To be honest, when I first read this book, I couldn’t read it at all. The language inside is obscure and difficult to understand. The text contains too much stream of consciousness, and it is almost difficult for me to grasp the author’s central idea. But I have to bear that this book is indeed an amazing novel, which predicts the future life from the perspective of the first person. It can be said to be the disillusionment of the end of the civilization in the 21st century. This book provides a comprehensive description of war, plague, love and desolation. What’s more, Shelley’s treatment of topics was beyond the traditional scope.

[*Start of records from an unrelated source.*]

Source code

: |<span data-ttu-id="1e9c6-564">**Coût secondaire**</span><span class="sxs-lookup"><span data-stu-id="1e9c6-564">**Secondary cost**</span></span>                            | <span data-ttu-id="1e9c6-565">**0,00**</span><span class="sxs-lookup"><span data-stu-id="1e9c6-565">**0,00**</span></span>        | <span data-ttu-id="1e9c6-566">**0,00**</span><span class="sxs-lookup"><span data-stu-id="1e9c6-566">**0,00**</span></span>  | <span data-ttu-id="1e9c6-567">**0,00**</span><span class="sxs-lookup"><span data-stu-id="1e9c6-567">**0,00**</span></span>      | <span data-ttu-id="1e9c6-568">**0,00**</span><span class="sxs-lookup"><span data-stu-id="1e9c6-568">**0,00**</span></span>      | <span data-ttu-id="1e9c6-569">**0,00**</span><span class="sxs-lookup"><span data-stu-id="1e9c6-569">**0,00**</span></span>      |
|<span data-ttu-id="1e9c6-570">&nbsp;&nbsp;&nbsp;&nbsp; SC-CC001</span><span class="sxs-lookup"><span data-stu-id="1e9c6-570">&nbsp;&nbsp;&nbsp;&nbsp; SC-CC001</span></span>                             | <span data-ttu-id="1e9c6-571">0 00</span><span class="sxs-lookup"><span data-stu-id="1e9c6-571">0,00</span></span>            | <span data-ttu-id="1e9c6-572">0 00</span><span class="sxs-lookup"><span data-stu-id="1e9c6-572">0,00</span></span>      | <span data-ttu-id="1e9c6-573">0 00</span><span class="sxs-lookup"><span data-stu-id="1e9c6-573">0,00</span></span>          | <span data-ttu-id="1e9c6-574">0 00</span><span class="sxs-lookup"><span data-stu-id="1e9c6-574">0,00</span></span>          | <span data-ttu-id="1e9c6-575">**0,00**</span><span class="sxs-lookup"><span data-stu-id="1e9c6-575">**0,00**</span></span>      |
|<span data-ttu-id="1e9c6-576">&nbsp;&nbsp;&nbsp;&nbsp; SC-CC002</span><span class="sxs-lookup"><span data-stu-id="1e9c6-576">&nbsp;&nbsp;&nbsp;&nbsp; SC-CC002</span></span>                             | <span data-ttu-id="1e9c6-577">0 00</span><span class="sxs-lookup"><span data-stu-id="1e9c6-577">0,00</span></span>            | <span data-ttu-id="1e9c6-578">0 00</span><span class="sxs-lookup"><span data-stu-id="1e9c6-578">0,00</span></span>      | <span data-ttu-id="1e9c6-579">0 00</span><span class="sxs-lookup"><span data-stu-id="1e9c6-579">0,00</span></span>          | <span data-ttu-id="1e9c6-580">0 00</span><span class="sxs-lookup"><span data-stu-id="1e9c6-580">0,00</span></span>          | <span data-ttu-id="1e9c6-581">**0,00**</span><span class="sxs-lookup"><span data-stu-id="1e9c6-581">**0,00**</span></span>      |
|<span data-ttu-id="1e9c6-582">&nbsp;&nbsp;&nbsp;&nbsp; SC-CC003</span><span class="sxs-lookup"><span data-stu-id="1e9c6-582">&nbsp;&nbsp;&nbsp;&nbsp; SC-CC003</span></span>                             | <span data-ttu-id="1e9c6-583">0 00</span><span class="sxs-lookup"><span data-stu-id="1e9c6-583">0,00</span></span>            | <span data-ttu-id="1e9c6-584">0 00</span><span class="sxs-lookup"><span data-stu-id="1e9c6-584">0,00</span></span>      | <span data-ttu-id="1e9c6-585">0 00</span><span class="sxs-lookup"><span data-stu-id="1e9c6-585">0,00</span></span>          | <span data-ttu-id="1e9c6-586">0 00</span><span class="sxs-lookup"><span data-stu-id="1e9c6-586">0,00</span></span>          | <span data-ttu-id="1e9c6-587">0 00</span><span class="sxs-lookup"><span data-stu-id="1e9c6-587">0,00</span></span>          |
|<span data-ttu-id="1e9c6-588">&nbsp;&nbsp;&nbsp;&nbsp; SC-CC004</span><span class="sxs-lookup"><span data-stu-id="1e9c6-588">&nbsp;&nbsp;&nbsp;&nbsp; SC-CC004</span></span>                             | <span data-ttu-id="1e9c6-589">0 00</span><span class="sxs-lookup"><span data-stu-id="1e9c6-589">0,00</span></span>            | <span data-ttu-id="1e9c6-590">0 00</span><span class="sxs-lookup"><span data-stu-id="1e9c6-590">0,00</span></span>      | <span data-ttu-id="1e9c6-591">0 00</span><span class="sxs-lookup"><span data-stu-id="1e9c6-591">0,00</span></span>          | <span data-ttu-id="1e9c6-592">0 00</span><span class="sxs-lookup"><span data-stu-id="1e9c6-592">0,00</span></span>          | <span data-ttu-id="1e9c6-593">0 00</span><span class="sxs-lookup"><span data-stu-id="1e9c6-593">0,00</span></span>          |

Moreover, I would like to say that if the “Last Man” is in a sense the “traditional” text of this period, its origin is also very personal. Shirley mentioned in her diary that the last man could be her another ego, so the novel developed and contributed to a network of stories and ideas in which fantasy, convention and autobiography are intensively intertwined.
Thanks again for your recommendation:)
In the period of quarantine, I felt depressed not seeing the future. The days seems like to last an eternity. Maybe I am not the last man in the earth. I can feel the deep worry inside me. In your novel, the same mood to people who are in the novel. However, we still preach about faith and love. Just as you said: “ I am not particularly concerned about people understand the importance of hope. I want you to grasp what hope is, how important it is and how you may have it.” Peace and love!